* **What the task requires**
Extract every line in the entries below that contains the string "coffee". Letter case must match.

* **Exercise data**
# # #
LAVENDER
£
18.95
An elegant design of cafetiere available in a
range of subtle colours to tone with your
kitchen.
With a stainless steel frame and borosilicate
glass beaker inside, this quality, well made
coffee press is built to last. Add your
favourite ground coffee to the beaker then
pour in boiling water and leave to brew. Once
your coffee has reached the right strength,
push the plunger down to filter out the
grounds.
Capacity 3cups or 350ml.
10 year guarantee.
# # #
* **Expected answer**
coffee press is built to last. Add your
favourite ground coffee to the beaker then
your coffee has reached the right strength,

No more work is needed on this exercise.